» Activity: Print each entry in full, word for word, with no pictures in the result.
• • • •
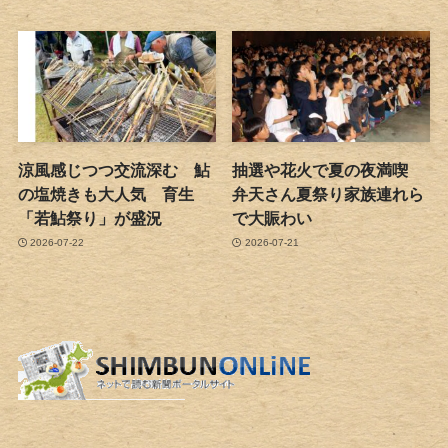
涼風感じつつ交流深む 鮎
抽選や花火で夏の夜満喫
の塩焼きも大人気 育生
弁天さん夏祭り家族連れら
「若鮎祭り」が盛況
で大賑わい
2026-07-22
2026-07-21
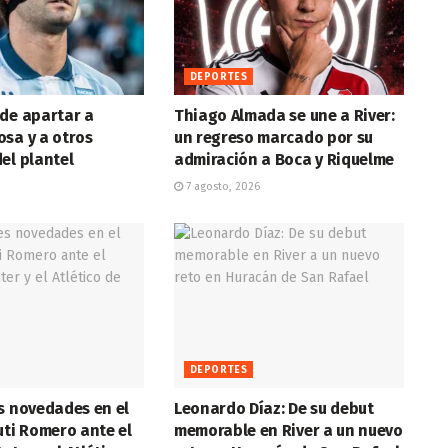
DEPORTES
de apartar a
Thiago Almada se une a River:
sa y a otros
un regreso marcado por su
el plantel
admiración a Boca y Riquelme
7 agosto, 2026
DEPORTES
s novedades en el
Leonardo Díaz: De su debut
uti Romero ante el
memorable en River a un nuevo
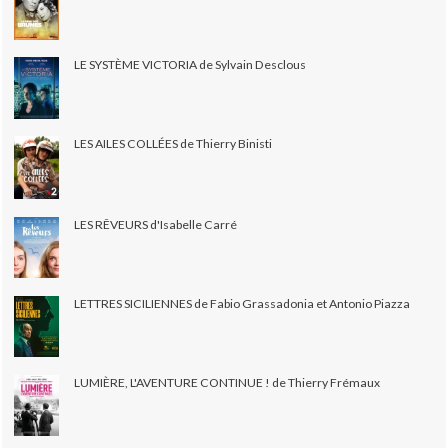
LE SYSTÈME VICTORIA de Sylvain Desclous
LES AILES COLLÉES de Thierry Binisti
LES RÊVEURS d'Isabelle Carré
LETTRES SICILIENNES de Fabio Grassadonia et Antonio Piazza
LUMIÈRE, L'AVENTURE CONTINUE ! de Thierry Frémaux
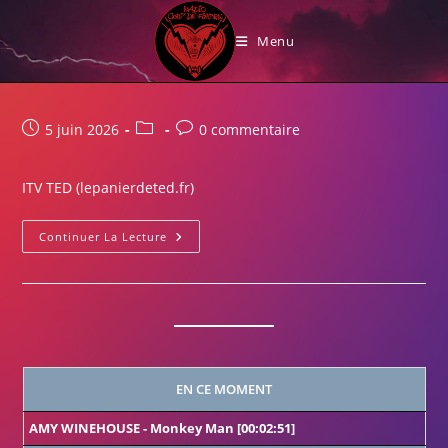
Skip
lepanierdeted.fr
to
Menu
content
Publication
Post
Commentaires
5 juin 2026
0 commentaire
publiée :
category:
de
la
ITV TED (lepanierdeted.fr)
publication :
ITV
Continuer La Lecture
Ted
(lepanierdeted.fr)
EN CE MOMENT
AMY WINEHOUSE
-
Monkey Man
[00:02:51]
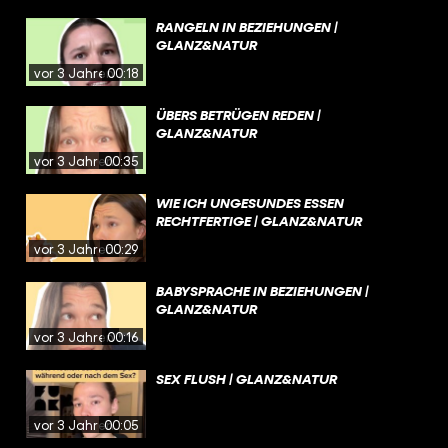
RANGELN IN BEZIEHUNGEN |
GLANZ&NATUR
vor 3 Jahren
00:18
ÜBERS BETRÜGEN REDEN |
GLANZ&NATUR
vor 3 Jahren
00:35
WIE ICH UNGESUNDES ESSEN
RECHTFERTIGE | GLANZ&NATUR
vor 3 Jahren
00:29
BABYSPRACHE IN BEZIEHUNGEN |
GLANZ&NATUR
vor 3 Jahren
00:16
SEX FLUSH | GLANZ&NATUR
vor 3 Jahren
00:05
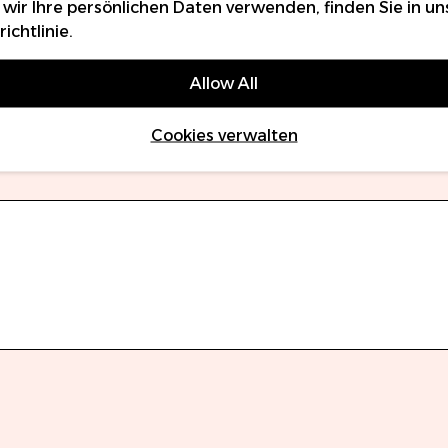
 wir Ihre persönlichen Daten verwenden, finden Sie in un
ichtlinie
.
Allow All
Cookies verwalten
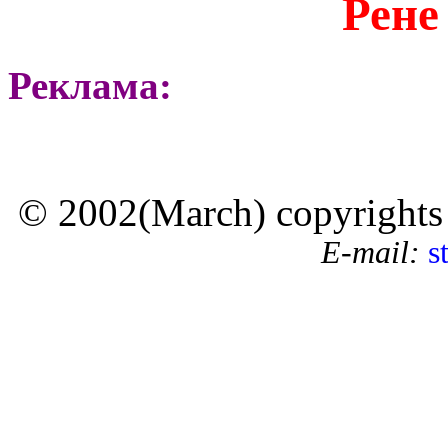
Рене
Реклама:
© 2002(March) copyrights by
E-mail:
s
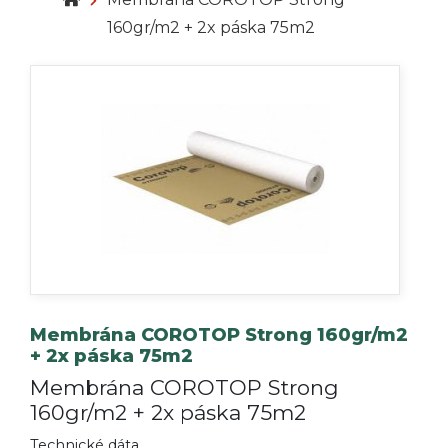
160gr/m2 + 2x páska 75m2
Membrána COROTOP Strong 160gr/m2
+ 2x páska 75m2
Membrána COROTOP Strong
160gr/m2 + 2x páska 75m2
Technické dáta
• • • •
» Solution to this task:
涼風感じつつ交流深む 鮎
抽選や花火で夏の夜満喫
の塩焼きも大人気 育生
弁天さん夏祭り家族連れら
「若鮎祭り」が盛況
で大賑わい
2026-07-22
2026-07-21
DEPORTES
de apartar a
Thiago Almada se une a River:
sa y a otros
un regreso marcado por su
el plantel
admiración a Boca y Riquelme
7 agosto, 2026
DEPORTES
s novedades en el
Leonardo Díaz: De su debut
uti Romero ante el
memorable en River a un nuevo
LE SYSTÈME VICTORIA de Sylvain Desclous
LES AILES COLLÉES de Thierry Binisti
LES RÊVEURS d'Isabelle Carré
LETTRES SICILIENNES de Fabio Grassadonia et Antonio Piazza
LUMIÈRE, L'AVENTURE CONTINUE ! de Thierry Frémaux
Skip
lepanierdeted.fr
to
Menu
content
Publication
Post
Commentaires
5 juin 2026
0 commentaire
publiée :
category:
de
la
ITV TED (lepanierdeted.fr)
publication :
ITV
Continuer La Lecture
Ted
(lepanierdeted.fr)
EN CE MOMENT
AMY WINEHOUSE
-
Monkey Man
[00:02:51]
RANGELN IN BEZIEHUNGEN |
GLANZ&NATUR
vor 3 Jahren
00:18
ÜBERS BETRÜGEN REDEN |
GLANZ&NATUR
vor 3 Jahren
00:35
WIE ICH UNGESUNDES ESSEN
RECHTFERTIGE | GLANZ&NATUR
vor 3 Jahren
00:29
BABYSPRACHE IN BEZIEHUNGEN |
GLANZ&NATUR
vor 3 Jahren
00:16
SEX FLUSH | GLANZ&NATUR
vor 3 Jahren
00:05
 wir Ihre persönlichen Daten verwenden, finden Sie in un
ichtlinie
.
Allow All
Cookies verwalten
Рене
Реклама:
© 2002(March) copyrights by
E-mail:
s
160gr/m2 + 2x páska 75m2
Membrána COROTOP Strong 160gr/m2
+ 2x páska 75m2
Membrána COROTOP Strong
160gr/m2 + 2x páska 75m2
Technické dáta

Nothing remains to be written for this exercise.